All ten cakes had been frosted with chocolate icing. They looked treacherously delicious.
Having recently finished mixing a large bowl of bright orange buttercream, Rodion Romanovich was using a funnel sack to squeeze an elaborate decorative filigree on top of the first of his orange-almond cakes.
When I appeared at his side, he didn’t look up, but said, “There you are, Mr. Thomas. You have put on your ski boots.”
“I was so quiet in stocking feet, I was scaring the sisters.”
“Have you been off practicing your dulcimer?”
“That was just a phase. These days I’m more interested in the saxophone. Sir, have you ever visited the grave of John Dillinger?”

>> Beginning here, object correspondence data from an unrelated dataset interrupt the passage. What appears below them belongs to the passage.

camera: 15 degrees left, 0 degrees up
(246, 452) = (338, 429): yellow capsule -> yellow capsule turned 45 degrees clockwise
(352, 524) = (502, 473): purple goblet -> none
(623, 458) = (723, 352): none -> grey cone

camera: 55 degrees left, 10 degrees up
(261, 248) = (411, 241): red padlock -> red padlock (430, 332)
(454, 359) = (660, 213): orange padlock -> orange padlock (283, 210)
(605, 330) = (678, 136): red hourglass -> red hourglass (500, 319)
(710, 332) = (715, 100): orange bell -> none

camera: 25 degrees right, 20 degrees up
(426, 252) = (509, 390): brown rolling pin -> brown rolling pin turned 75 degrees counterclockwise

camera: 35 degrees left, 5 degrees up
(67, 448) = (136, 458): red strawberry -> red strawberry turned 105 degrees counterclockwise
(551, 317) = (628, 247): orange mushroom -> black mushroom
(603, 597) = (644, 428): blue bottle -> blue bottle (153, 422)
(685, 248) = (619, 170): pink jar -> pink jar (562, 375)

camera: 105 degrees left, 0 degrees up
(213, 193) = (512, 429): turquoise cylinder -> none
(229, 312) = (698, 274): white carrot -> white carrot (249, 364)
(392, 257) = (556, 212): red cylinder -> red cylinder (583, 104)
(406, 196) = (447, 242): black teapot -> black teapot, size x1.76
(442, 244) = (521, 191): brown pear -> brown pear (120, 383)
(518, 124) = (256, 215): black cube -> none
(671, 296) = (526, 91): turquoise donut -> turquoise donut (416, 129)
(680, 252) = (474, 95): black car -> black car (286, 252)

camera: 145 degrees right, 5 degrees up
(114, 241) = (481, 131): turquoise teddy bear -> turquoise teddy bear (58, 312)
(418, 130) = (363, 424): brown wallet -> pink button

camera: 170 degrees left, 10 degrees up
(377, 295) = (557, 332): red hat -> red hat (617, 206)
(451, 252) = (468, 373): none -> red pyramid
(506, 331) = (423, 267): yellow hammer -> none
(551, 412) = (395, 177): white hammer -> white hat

“As you evidently know, he is buried in Crown Hill Cemetery, in my beloved Indianapolis. I have seen the outlaw’s grave, but my primary reason for visiting the cemetery was to pay my respects at the final resting place of the novelist Booth Tarkington.”
“Booth Tarkington won the Nobel Prize,” I said.
“No, Mr. Thomas. Booth Tarkington won the Pulitzer Prize.”